Sixty-four questions on LLF were submitted by Synod members, although some of those covered similar areas and concerns. Bishop Sarah Mullally of London answered on behalf of the House of Bishops, and asserted, “The Church of England has not changed its doctrine”.
“While not explicitly stated in the Church’s Canons, for many years the Church has taught that the only rightful place for sexual activity is Holy Matrimony. The House of Bishops has not repudiated this but acknowledges that there is disagreement in the Church about how this applies today. As part of developing the Pastoral Guidance bishops will need to clarify this situation and any procedural implications that may or may not follow.”
On the proposed Prayers of Love and Faith, containing blessings for couples outside marriage, Bishop Mullally explained that these prayers had not been requested by the Church within the listening process itself, but the demand had come from some of the bishops informally.

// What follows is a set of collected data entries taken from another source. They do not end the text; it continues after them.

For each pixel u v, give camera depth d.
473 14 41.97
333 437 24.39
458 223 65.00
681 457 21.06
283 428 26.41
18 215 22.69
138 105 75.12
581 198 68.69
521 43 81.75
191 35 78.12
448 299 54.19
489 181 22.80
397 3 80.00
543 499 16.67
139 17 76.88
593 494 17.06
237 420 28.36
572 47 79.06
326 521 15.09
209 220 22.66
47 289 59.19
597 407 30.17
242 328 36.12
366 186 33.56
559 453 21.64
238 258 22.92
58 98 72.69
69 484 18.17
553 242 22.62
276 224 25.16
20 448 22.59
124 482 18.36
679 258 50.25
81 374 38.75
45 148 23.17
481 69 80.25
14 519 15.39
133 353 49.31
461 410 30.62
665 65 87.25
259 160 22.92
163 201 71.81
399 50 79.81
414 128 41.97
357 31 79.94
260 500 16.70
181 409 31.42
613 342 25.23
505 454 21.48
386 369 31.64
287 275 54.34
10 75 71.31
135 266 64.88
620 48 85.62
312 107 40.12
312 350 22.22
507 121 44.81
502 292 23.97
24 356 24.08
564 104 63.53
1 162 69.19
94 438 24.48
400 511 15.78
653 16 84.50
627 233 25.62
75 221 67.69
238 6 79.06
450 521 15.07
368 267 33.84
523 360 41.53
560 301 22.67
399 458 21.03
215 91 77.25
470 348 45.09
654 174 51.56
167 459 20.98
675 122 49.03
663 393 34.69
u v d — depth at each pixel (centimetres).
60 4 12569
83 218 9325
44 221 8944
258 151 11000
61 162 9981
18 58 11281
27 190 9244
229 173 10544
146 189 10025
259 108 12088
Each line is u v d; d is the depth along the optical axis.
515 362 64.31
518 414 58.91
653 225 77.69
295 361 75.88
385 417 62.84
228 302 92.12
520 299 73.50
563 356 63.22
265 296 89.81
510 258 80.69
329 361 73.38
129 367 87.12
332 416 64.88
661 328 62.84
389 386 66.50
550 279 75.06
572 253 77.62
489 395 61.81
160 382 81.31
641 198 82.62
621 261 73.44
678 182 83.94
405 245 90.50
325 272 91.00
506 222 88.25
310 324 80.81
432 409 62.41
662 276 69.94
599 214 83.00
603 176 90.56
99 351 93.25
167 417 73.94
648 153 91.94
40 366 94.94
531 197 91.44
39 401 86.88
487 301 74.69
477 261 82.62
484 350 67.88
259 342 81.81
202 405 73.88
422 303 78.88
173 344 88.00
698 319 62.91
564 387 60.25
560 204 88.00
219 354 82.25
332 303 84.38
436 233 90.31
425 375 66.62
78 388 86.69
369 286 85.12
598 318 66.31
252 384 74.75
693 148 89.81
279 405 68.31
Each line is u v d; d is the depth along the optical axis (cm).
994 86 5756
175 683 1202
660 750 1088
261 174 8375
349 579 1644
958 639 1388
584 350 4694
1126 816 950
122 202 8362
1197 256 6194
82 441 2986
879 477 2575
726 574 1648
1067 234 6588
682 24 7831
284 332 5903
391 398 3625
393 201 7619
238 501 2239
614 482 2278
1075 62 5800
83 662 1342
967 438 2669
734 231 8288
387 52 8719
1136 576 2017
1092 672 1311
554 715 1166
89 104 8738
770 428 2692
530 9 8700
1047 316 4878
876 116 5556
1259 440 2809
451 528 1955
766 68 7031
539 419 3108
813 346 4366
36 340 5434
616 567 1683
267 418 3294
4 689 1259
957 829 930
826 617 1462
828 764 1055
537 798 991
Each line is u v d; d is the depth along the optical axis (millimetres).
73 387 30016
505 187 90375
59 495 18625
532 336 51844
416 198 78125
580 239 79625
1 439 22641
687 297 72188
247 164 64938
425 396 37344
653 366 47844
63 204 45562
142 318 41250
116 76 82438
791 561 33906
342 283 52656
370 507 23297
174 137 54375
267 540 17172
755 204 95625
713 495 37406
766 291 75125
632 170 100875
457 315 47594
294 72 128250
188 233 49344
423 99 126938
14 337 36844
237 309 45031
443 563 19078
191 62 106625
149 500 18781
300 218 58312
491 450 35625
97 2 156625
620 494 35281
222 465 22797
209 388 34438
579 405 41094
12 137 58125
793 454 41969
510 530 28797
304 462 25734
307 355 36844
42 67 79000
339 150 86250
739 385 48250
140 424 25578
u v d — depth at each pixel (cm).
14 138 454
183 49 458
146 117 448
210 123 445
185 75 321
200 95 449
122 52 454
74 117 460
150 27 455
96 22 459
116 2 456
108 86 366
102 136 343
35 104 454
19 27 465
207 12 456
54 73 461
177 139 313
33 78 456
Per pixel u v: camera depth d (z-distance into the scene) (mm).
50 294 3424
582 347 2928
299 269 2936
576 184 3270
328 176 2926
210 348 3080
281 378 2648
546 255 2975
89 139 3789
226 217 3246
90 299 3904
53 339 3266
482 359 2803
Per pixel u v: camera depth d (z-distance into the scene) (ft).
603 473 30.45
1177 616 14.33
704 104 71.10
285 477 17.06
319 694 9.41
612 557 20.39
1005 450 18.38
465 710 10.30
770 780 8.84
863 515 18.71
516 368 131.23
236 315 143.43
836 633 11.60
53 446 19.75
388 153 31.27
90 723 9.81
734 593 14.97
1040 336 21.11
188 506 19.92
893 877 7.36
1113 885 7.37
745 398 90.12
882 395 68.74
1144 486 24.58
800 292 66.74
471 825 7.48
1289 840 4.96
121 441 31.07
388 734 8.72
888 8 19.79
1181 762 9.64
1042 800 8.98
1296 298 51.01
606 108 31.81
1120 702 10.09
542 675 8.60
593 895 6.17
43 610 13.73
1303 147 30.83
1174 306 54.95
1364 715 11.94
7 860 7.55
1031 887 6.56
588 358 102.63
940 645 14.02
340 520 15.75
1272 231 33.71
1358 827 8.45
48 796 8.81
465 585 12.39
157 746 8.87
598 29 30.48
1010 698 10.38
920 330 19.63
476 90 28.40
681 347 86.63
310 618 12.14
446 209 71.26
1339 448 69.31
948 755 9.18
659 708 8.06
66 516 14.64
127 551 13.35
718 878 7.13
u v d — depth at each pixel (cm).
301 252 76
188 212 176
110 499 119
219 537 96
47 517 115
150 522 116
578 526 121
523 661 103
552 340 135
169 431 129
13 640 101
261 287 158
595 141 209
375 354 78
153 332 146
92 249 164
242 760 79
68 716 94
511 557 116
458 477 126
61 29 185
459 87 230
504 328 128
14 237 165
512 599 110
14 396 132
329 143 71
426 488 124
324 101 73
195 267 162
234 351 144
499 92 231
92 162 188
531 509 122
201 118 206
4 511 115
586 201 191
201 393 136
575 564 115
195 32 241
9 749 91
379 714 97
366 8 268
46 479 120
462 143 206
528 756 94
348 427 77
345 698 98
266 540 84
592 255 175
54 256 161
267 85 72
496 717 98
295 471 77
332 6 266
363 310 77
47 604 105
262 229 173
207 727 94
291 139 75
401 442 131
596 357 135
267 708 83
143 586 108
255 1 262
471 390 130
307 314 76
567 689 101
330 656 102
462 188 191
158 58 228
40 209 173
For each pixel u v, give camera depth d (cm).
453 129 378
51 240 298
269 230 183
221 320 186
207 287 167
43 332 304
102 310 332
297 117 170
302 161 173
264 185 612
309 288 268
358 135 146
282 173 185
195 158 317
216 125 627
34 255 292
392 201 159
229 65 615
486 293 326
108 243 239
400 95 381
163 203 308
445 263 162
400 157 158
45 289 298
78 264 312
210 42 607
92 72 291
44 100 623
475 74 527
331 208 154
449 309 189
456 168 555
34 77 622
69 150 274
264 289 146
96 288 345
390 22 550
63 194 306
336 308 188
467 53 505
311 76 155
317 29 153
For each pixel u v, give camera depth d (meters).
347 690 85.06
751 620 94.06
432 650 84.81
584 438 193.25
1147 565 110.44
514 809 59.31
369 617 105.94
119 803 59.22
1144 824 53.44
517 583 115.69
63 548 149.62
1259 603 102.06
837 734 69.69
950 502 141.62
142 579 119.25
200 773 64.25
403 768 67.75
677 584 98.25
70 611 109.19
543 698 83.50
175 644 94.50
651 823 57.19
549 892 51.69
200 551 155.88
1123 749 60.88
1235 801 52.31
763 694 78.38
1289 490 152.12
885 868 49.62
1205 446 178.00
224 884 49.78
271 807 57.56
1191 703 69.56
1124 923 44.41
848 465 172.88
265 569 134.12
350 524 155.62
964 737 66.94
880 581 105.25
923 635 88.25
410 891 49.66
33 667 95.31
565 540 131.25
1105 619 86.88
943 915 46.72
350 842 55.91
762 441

“The Listening with Love and Faith document does not report any requests for prayers for covenanted friendships. However, a number of bishops had significant anecdotal evidence that such prayers would be welcomed by people in a variety of situations and contexts.
“The prayers are silent on the question of the sexual intimacy of the couple. The blessing that is conferred is God’s blessing on the two people. The new Pastoral Guidance will offer further clarity on the necessary qualities of a relationship for it to be considered chaste and holy for all God’s people, and what it means in practice for clergy to ‘endeavour to fashion their own life and that of their household according to the way of Christ’.”
Synod members wondered how the nuance of this answer was conveyed in the Archbishop of York’s broadcast comments on Radio 4’s Sunday programme (22 January): “Physical and sexual intimacy belongs in a committed, stable and faithful relationship, and therefore, when we see a committed, stable, faithful relationship between two people of the same sex we are now in a position where those people can be welcomed fully into the life of the church on their terms.”